In contrast, watching a guilt-ridden young schmuck freak out for half the movie because he’s out of ideas isn’t terribly cinematic. What’s worse, when Cale turns the tables on Sean and starts stalking him, Cale’s machinations are so banal they rarely escalate above trolling. In real life it may be disturbing to find out that someone stole your Facebook password and sabotaged your relationship with your girlfriend, but when that person is a serial killer, who we’ve already seen do infinitely more terrifying things, it just comes across as a serious dramatic letdown.
Dean Devlin previously directed the ludicrous but entertaining disaster thriller “Geostorm,” and although the genre may have changed, he’s once again working with pulpy airplane-novel material. Perhaps the biggest issue is that Devlin doesn’t seem to be having as much fun this time around. He’s got a story that playfully subverts audience expectation, and he sure seems to love his over-the-top dramatic reveals of Cale’s various victims. But “Bad Samaritan” plays out with all the somber determination of a plausible drama, and after a while the plot is simply too absurd to be taken that seriously.
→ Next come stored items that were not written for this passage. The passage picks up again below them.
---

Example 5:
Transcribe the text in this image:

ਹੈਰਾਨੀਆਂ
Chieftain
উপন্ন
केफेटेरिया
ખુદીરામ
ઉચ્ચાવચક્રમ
The cast of “Bad Samaritan” is trapped in this material, and for the most part their only responsibility is to justify the next plot point rather than crafting interesting characters. As Sean, Sheehan gets to wallow in his guilt, and it’s refreshing to see a protagonist in this type of thriller admit his sins early on, so we can regain our rooting interest in him quickly. But that’s just one note, and he’s expected to play it for most of the film.
Meanwhile, Tennant is asked to snarl it up as a serial killer whose modus operandi has nothing to do with the rest of the movie. He’s obsessive-compulsive and has a thing for horses, and the more you learn about who he is and why he does what he does, the more you get the impression that the index card for his character simply read “SERIAL KILLER WITH GIMMICK,” and that no particular care was given to tie his behavior into the protagonist’s journey. And when there’s no cohesive theme to a story like this, it all becomes — to quote Homer Simpson — “just a bunch of stuff that happened.”
Granted, it’s a somewhat entertaining bunch of stuff. A few of the jump scares are expertly crafted, and Condon gets a climactic line of dialogue which might end up being one of the best of the year. But a few sharp moments can’t compensate for a film that feels half-developed and only half-heartedly told. Like its protagonist, “Bad Samaritan” isn’t quite as bad as it could have been, but it’s not good either.